What this task involves:
Gather every line of the listing that contains the string "Piano", treating uppercase and lowercase letters as distinct.

Records for processing:

§ §

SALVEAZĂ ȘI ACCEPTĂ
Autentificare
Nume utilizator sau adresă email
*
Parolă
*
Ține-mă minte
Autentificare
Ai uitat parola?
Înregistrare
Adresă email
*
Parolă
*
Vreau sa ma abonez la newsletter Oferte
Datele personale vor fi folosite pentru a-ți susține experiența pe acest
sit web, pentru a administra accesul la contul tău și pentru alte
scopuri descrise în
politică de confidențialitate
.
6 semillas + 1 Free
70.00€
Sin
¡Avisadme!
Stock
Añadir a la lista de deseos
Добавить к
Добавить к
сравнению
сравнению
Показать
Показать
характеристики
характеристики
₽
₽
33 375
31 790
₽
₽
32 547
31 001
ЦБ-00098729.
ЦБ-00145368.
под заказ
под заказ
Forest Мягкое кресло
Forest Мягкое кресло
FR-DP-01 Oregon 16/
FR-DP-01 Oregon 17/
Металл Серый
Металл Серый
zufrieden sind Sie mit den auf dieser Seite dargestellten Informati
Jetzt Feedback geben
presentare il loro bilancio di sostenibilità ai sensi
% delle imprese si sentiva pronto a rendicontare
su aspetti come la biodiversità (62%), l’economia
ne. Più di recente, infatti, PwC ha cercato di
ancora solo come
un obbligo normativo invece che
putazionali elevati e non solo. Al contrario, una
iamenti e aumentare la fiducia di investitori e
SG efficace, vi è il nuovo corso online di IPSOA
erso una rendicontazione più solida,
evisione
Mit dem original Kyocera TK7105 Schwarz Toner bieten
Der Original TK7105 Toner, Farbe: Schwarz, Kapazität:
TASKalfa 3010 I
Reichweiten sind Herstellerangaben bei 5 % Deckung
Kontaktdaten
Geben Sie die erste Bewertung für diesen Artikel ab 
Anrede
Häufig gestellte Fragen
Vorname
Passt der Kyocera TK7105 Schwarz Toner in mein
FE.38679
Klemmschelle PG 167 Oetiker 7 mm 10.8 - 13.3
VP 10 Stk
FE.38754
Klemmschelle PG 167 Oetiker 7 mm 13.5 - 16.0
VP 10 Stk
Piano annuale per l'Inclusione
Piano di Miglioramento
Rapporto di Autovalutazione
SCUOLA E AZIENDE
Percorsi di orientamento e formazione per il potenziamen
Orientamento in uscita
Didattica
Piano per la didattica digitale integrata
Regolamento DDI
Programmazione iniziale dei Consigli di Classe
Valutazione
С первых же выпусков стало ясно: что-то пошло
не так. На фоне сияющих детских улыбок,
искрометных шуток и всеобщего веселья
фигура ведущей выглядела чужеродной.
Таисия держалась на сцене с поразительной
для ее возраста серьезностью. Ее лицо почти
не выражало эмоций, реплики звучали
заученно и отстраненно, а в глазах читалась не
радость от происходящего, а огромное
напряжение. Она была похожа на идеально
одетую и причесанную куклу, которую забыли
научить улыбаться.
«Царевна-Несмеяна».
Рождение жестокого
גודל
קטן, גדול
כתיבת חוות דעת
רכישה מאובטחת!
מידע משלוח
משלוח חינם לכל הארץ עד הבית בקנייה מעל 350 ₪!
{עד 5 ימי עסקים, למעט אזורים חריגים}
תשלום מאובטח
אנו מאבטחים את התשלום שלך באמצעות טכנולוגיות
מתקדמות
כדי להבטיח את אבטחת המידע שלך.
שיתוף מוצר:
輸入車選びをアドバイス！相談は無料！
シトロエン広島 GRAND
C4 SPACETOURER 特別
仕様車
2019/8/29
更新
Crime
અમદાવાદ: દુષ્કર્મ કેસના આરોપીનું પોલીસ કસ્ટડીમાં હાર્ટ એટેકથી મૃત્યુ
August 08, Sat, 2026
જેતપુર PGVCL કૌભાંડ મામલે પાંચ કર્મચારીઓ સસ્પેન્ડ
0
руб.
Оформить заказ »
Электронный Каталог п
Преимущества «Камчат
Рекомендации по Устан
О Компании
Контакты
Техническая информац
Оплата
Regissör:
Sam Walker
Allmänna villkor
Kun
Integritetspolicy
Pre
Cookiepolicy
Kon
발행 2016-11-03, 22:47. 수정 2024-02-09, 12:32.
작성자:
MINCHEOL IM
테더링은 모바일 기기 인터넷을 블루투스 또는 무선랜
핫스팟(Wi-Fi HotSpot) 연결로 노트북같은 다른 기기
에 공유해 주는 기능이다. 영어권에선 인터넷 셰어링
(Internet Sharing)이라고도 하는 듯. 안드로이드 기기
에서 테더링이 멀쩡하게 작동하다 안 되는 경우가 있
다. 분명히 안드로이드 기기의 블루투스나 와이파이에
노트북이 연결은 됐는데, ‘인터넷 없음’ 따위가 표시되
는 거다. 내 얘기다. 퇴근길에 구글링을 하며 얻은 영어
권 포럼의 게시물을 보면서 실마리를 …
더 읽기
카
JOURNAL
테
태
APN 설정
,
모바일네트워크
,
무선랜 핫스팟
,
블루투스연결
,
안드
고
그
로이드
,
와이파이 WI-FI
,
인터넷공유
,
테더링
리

§ §

Response to the task:
Piano annuale per l'Inclusione
Piano di Miglioramento
Piano per la didattica digitale integrata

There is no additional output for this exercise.